A report from the Detroit News indicates that a Michigan judge has dismissed a lawsuit submitted by MILegalize intended to get the bulk of its petitions reinstated. The group recently submitted more than enough signatures to qualify for a spot on the ballot later this fall, but a new law clarifying the state’s 180-day window for signature collecting campaigns seems to have sabotaged the majority of the work behind the group’s proposal.
Judge Stephen Borrello with the Michigan Court of Claims said the lawsuit filed by the folks of MILegalize did not hold any weight because the state was not obligated to give any consideration to the 200,000 signatures the group collected outside of the 180-day time frame.

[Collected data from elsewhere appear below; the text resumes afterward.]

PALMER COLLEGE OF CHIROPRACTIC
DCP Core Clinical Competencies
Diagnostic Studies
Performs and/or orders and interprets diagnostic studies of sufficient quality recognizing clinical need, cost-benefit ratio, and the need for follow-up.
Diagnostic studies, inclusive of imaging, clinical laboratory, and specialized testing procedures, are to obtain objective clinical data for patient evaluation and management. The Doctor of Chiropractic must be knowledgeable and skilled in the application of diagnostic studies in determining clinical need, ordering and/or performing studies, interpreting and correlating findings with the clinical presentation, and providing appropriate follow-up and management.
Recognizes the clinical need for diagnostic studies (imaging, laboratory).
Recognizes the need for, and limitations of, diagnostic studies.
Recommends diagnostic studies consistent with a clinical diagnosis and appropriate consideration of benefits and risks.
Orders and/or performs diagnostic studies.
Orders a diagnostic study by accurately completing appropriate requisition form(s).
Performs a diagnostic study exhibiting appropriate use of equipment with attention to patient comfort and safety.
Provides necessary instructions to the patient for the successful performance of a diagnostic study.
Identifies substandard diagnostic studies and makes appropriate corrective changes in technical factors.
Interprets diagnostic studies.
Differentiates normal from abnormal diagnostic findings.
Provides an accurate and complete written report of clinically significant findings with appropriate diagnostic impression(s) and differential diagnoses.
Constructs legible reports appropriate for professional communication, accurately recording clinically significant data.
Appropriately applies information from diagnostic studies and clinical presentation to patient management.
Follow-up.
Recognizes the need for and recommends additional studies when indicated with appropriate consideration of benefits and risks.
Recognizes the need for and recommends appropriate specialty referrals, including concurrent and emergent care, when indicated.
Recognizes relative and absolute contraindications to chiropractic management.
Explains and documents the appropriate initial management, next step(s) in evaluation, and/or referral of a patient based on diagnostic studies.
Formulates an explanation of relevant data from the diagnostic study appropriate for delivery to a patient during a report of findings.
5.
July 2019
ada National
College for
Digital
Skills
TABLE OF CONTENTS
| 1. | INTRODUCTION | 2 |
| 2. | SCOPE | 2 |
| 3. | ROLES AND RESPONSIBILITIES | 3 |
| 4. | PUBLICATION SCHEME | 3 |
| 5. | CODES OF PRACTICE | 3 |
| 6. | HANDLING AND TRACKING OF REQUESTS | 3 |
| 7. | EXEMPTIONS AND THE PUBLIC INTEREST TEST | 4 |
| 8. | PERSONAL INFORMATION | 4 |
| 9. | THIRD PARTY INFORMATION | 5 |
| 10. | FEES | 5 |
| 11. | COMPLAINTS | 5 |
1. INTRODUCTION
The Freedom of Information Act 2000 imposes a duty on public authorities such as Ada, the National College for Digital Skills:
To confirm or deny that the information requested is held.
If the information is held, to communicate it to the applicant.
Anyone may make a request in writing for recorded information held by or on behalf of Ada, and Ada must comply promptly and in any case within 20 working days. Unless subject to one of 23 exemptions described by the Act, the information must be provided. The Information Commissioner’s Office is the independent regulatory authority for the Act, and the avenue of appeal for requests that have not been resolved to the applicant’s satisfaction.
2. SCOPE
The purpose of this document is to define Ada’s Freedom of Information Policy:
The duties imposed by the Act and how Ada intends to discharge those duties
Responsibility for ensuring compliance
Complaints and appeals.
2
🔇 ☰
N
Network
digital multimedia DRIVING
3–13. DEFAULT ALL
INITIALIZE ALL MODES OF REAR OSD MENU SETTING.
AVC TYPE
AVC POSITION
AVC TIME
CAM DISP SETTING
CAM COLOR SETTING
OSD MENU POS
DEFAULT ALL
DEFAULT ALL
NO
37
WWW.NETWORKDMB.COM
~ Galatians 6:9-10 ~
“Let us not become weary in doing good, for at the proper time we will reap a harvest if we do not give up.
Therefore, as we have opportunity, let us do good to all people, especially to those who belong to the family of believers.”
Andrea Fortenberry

Pointing out a 30-year-old precedent handed down by the Michigan Supreme Court, Borello said, “The purity of elections is an important state interest that is furthered by the rebuttable presumption that signatures more than 180 days old are stale and void.”
However, the judge’s dismissal may have been a bit hasty, especially considering that the 180-day rule was not exactly unambiguous at the time the group was busy collecting signatures. It was only after the state legislature put a rush job on a bill a few months ago intended to tighten up a loophole in the signature collecting process that this situation spiraled into a major issue. In fact, before Governor Rick Snyder signed the new law back in June, the rule was never challenged.
It is for that reason that MILegalize is still refusing to lie down and politely accept defeat. According to the Detroit Free Press, MILegalize is planning to file an emergency appeal with the Supreme Court in a last ditch effort to keep its ballot measure alive and kicking into the November election.
But while this fight from the bottom is admirable and, by all accounts, necessary to keep a set of teeth on the neck of the state government, there does not appear to be much hope that MILegalize will successfully manage to pull it off in 2016. That’s because there is only about two more weeks left before city clerks finalize the state’s absentee ballots and get them printed before mailing them out toward the end of September.
Therefore, it seems more likely that MILegalize will retool its campaign and concentrate on getting the issue of legal marijuana in front of the voters in 2018.